(Source records)
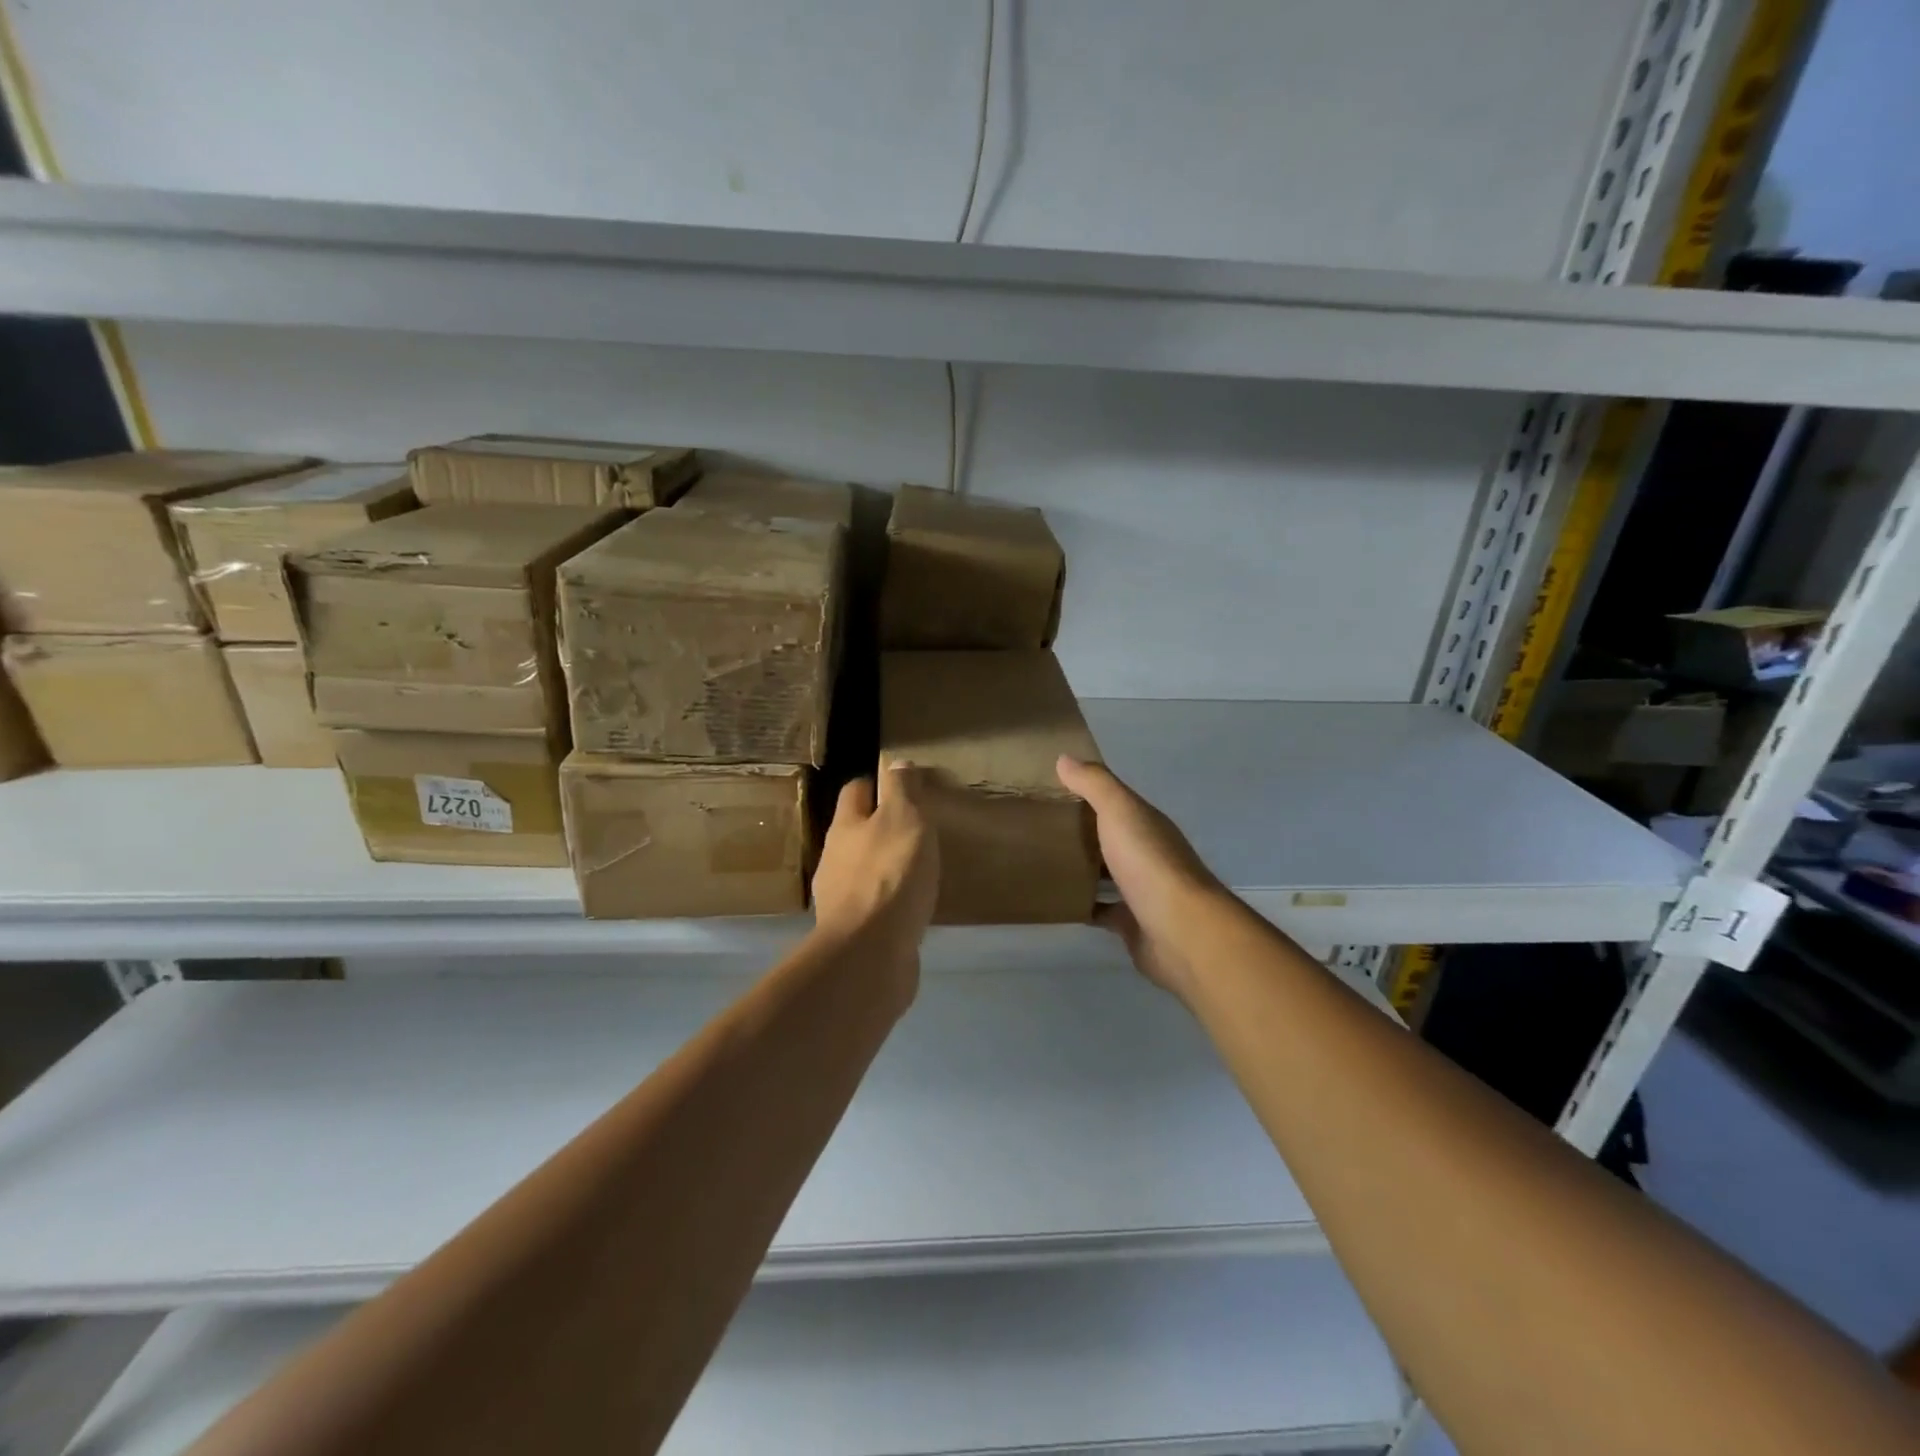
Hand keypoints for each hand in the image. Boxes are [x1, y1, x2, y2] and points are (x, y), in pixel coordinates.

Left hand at [812, 763, 939, 988]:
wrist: (870, 952)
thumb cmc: (891, 874)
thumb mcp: (905, 819)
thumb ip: (901, 789)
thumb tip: (894, 762)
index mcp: (845, 826)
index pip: (855, 790)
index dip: (877, 784)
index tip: (904, 789)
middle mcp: (834, 857)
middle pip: (856, 831)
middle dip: (880, 827)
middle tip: (916, 830)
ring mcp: (839, 896)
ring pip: (862, 869)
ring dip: (884, 866)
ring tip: (917, 870)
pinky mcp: (851, 930)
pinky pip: (871, 904)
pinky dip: (888, 900)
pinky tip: (909, 906)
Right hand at [1056, 755, 1222, 1002]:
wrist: (1180, 930)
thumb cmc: (1149, 863)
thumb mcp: (1119, 811)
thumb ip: (1094, 783)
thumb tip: (1065, 758)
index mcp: (1146, 823)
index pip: (1114, 803)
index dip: (1086, 795)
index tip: (1049, 790)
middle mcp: (1147, 853)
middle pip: (1110, 838)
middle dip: (1080, 832)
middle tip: (1036, 828)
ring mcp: (1141, 891)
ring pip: (1106, 874)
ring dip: (1082, 869)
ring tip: (1040, 863)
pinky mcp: (1132, 924)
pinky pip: (1101, 910)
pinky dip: (1083, 905)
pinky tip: (1056, 901)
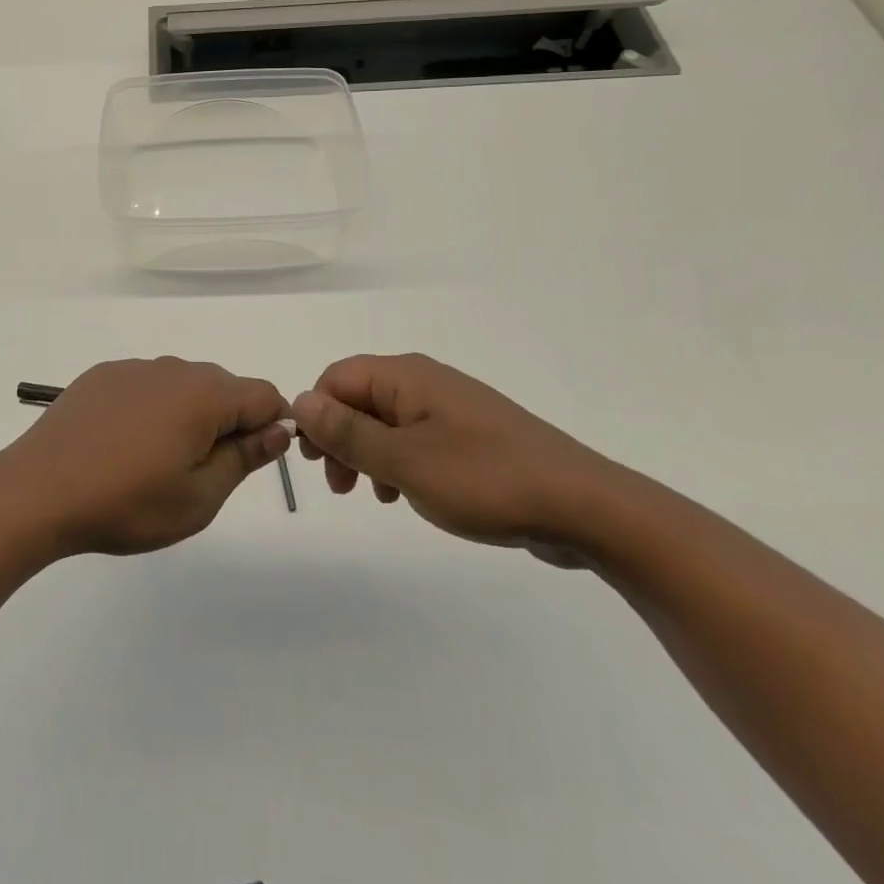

*Try it:*
Please output all of the entries above exactly, but without any picture.

*Your response:*
Hand keypoints for each hand in the image. Boxes are [x1, y1, x2, y2] and points are (x, y), in pixel coordinates.

Left hand at [812, 763, 939, 988]:
wrist: (870, 952)
thumb cmc: (891, 874)
thumb mcp: (905, 819)
thumb ip: (901, 789)
thumb tip: (894, 762)
index mcp: (845, 826)
index pip: (855, 790)
index dip: (877, 784)
index tip: (904, 789)
middle mcp: (834, 857)
middle pip: (856, 831)
middle dip: (880, 827)
middle tip: (916, 830)
ring mcp: (839, 896)
ring pip: (862, 869)
ring dip: (884, 866)
ring tip: (917, 870)
pinky mcp: (851, 930)
pinky pip: (871, 904)
pinky dip: (888, 900)
pinky tip: (909, 906)
Right hand at [1056, 755, 1222, 1002]:
wrist: (1180, 930)
thumb cmc: (1149, 863)
thumb mcp: (1119, 811)
thumb ip: (1094, 783)
thumb tip: (1065, 758)
index mcp: (1146, 823)
index pip: (1114, 803)
index dip: (1086, 795)
index tip: (1049, 790)
middle mcp: (1147, 853)
middle pip: (1110, 838)
middle dip: (1080, 832)
middle tip: (1036, 828)
ring mcp: (1141, 891)
ring pip: (1106, 874)
ring dip: (1082, 869)
ring tip: (1040, 863)
pinky mcp: (1132, 924)
pinky pip: (1101, 910)
pinky dip: (1083, 905)
pinky tip: (1056, 901)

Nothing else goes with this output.